Identification of apical membranes from tight epithelia using spin-labeled amiloride and electron paramagnetic resonance spectroscopy.

Apical cell membranes from Na+-transporting epithelia were identified in centrifugal fractions prepared from homogenates of rainbow trout kidney, gill and frog skin using a spin-labeled, nitroxide derivative of amiloride and electron paramagnetic resonance spectroscopy. Spin-labeled amiloride (ASp) is a potent inhibitor of Na+ transport. Frog skin short-circuit current was inhibited by 50% in the presence of 7 X 10(-8) M ASp, whereas 4 X 10(-7) M amiloride was required to obtain the same effect. ASp is a suitable probe for the amiloride binding site based on analytical criteria: Unbound ASp produces an EPR signal linear with concentration and detectable at micromolar concentrations.
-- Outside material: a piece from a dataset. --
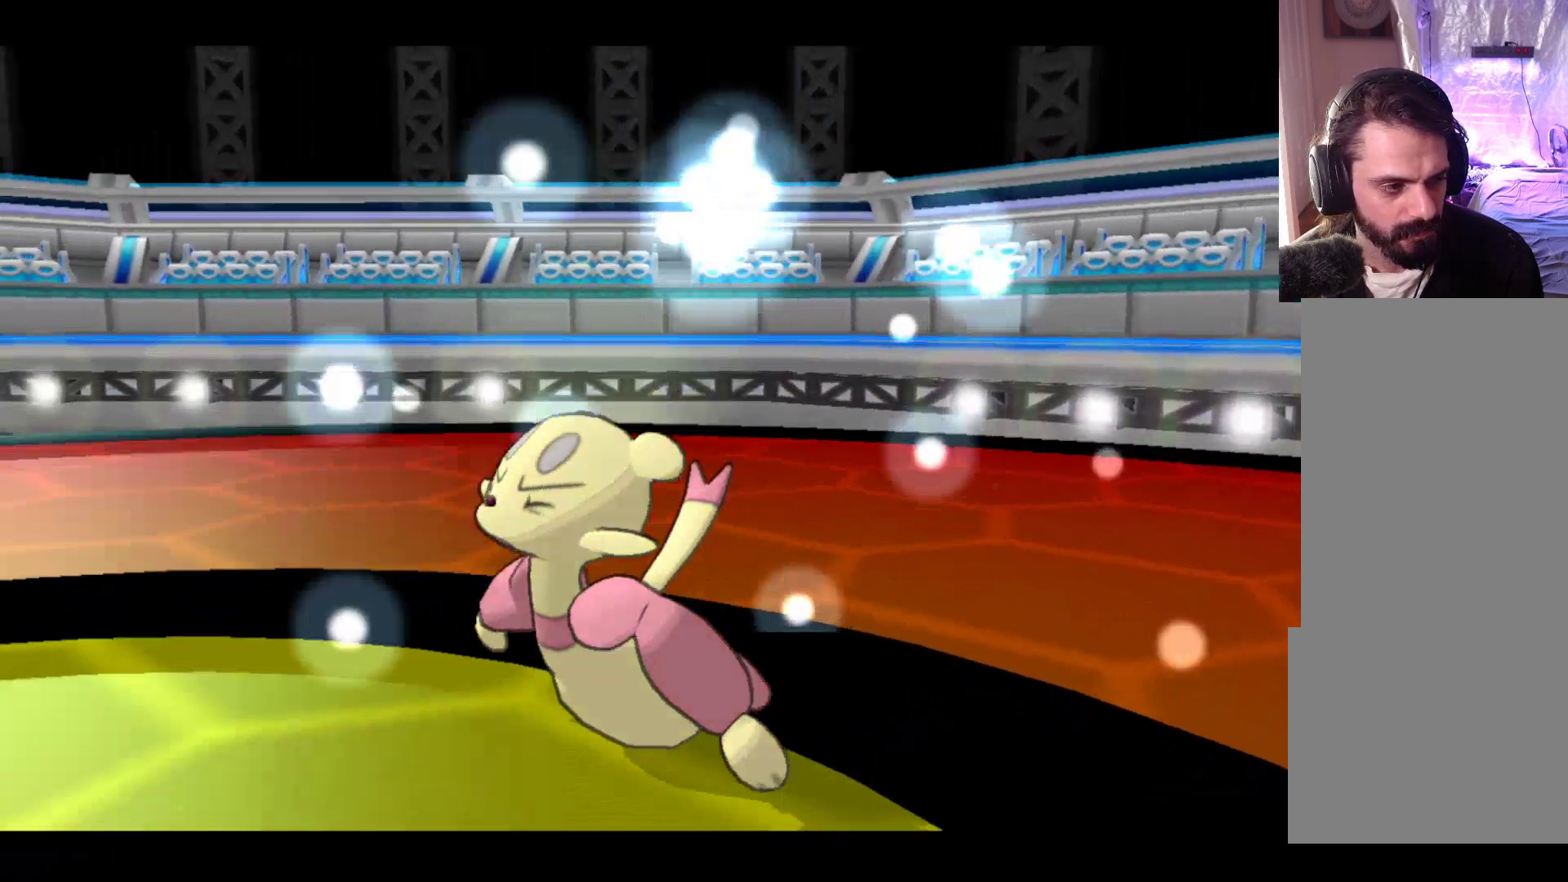
{"buttons": [], "left_stick": "center", "events": []}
Estimates of ASp binding can usually be made on less than 100 micrograms of membrane protein. While ASp binds nonspecifically to many materials, amiloride- or benzamil-displaceable binding occurred only in trout gill and kidney, and in frog skin, but not in trout skeletal muscle. ASp binds to membrane fractions produced by differential centrifugation of trout gill, kidney and frog skin. In trout gill and kidney, 81% and 91%, respectively, of the amiloride-displaceable ASp binding is found in the 10,000 X g fraction. All of the ASp binding in frog skin is found in the 10,000 X g fraction. These data indicate that spin-labeled amiloride is a useful probe for the identification of the amiloride binding site, and electron paramagnetic resonance spectroscopy will allow the amiloride binding site to be used as a molecular marker for apical membranes.